Но Юрка как-то прирос к этому вагончику. Сторожил его по ночам, вместе с барменшами – благо все они почти молодые были, и на фигуру ничего – за какую-то весьма символическую плату сторожил, к тому же имел там же в вагончике неограниченный кредит «в граммах», со всеми завсегдатаями был «на ты»…

А публика в вагончике случалась самая разная: от гитариста-неудачника до «нового русского – типа, пальцы веером все нештяк, пацаны…», от спивающегося интеллигента до бомжа «в законе». Было там, в вагончике, весело, и жизнь там куда-то текла, в отличие от окружающей жизни.

Там же беззаботно, глупо и весело текла Юркина «вагонная» жизнь. Или ее подобие… Все это раззадоривало Юрку и придавало какой-то смысл его бессмысленному существованию. Жена у него работала в банке оператором, поэтому особых финансовых затруднений Юрка не испытывал. Дочь растил опять же, когда трезвым быть случалось…

Но вот, как-то шел домой с «работы», заночевал с молодой барменшей Лилей, часа этак в четыре утра шел, – ну и встретился с наркоманами. Прилетело ему по голове, да хорошо этак, видать, прилетело, в реанимацию попал.

А встретил я тут недавно бывшего одноклассника. Он меня спрашивает:

– Про Сомова знаешь? Про Юру?

– Конечно знаю, в реанимации лежит…

– Да-а… лежит… позавчера схоронили!

– Как?

– Вот так…


Последним, пока последним, стал Вовка Остряков. Один из двух Остряковых. Не братьев, – однофамильцев. Впрочем, оба они играли в полузащите, правда, на разных флангах.

Если о Вовке, то он был тот еще «финтила», маленький, юркий, как Александр Заваров. Кто такой Заваров не футболистам объяснять не буду, был такой футболист в годы нашей юности, играл в СКА Ростов-на-Дону, в киевском «Динамо», в итальянском «Ювентусе», ну и так далее…

Порой мы просто поражались Вовкиной способности – двумя-тремя финтами проскочить через частокол тел, ног и прочего, а уж убежать от соперников ему труда не составляло. Бегал Вовка быстро… но от себя не убежал. Все один к одному, как у всех: безработица, водка, а потом еще и «дурь». На «ханку» подсел.

Жил Володя с матерью и с сестрой. Намучались они конечно с ним. Однажды я сам слышал, Вовкина мать с ненавистью говорила ему: «Когда ж ты сдохнешь-то?!» Володя что-то мычал в ответ добродушно, вроде – «скоро, скоро, мать…», пускал слюну и смотрел глубоко выпученными глазами.

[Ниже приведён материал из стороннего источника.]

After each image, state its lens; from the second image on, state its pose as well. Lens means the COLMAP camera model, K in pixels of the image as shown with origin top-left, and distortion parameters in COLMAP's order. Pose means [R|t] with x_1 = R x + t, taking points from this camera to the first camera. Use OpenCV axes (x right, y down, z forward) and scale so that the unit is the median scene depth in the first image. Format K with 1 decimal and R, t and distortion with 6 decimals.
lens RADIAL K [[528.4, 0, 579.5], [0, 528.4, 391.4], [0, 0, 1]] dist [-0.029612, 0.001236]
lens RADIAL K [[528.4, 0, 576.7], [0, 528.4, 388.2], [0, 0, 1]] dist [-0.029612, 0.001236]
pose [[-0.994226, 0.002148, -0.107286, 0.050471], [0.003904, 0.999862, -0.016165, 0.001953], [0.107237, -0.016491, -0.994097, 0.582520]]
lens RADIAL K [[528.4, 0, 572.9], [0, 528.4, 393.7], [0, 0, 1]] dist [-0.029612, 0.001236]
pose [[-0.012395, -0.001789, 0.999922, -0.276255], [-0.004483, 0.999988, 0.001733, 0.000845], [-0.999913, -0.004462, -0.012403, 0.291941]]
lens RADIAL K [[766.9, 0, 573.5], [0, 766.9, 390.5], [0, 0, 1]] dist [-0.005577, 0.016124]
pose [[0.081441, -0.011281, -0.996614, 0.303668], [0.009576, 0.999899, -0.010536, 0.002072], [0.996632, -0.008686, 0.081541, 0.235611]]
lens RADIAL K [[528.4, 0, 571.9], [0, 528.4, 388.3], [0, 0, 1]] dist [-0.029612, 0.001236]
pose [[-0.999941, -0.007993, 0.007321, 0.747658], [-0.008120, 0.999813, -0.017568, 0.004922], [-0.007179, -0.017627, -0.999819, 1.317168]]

Впрочем, иногда, когда Володя бывал трезв, он ненавидел себя, ненавидел жизнь свою такую, и спрашивал меня на полном серьезе: «Как думаешь, выкарабкаюсь я из этого дерьма? Знаешь как надоело, на работу никуда не берут, всем теперь до 35 нужно… А мне уж под полтинник почти… Куда я им?! А дома матери в глаза смотреть стыдно… И страшно».

Нашли Вовку дома в ванной. Со вскрытыми венами. Полная ванна окровавленной воды. И Вовка.

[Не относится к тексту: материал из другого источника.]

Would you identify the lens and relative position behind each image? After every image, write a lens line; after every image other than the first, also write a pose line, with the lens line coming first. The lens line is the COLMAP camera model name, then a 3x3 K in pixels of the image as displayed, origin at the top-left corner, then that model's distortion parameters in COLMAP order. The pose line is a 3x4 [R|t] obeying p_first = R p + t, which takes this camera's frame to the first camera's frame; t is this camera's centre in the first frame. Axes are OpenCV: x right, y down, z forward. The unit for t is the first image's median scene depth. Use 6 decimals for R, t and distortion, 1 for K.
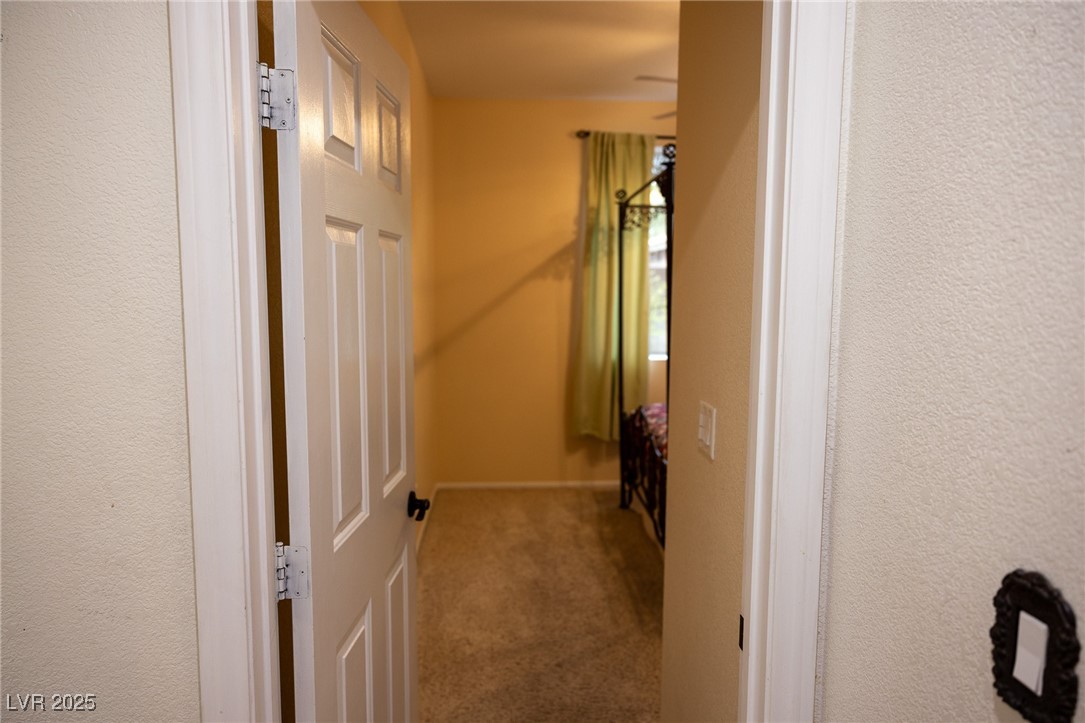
lens RADIAL K [[730.9, 0, 542.5], [0, 730.9, 361.5], [0, 0, 1]] dist [0.007256, -0.000487]
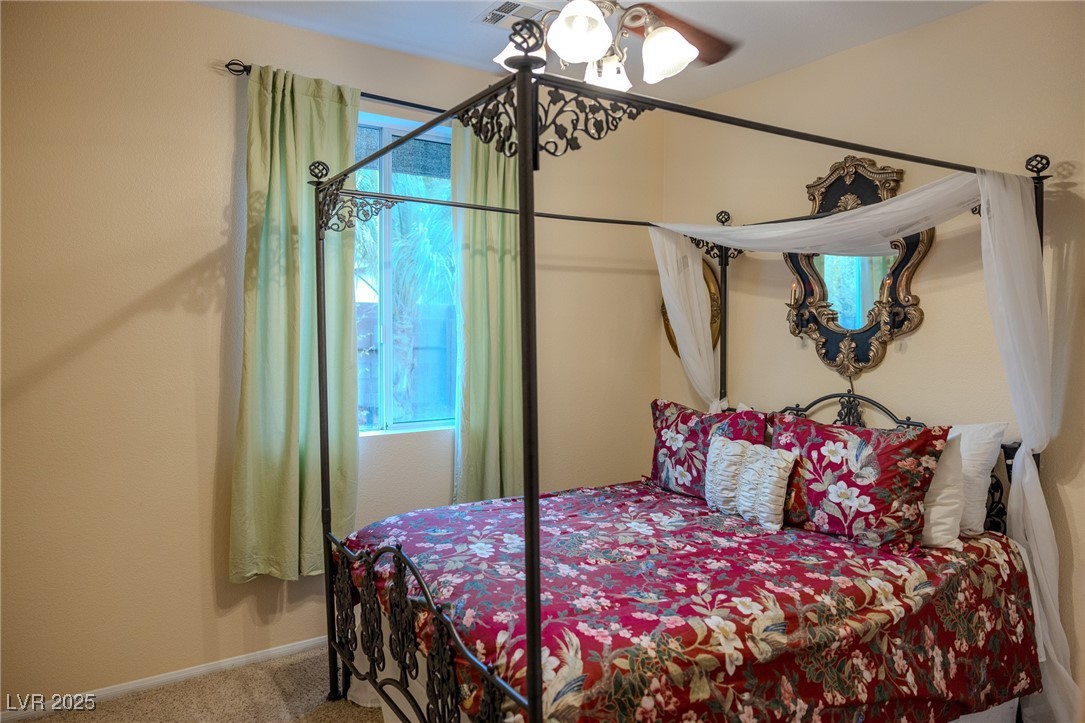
lens RADIAL K [[730.9, 0, 542.5], [0, 730.9, 361.5], [0, 0, 1]] dist [0.007256, -0.000487]
pose [[0.867014, -0.019714, 0.497894, -0.030869], [0.048797, 0.997773, -0.045467, -0.034023], [-0.495889, 0.063716, 0.866045, 0.373581]]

Хоронили тоже наскоро. Лето было, боялись, долго не пролежит – портиться начнет. Или еще почему-то. Мать Вовкина была какая-то потерянная, но не плакала. Когда смотрел на нее, – меня не покидало ощущение, что с плеч у нее огромный груз свалился. И грешным делом, думалось: «А может и прав он, Вовка…»

Второй Остряков, Серега, тот просто спился. Получил инвалидность, на вид молодой, здоровый, но что-то с ногами у него стряслось – отниматься стали. Пенсию ему назначили небольшую, но стабильную, что, согласитесь, по нашим временам немаловажно. И он ее честно, всю до копеечки пропивал. Жена постоянно «пилила» Серегу, но не уходила. Жила с ним. Любила.

В конце концов, с квартала Серега уехал, квартиру свою на «красной линии» продал какому-то барыге под магазин. Точнее обменял на меньшую. Вырученную разницу успешно пропил и в последнее время, по моим сведениям, сторожит где-то на автостоянке – сутки через трое. Так же пьет, на квартале появляется редко и все жалуется на ноги: «Понимаешь, совсем ног не чувствую, – обычно плачется он после каждой рюмки, – Да-а… А ведь играли когда-то мы… Как играли!.. Помнишь?»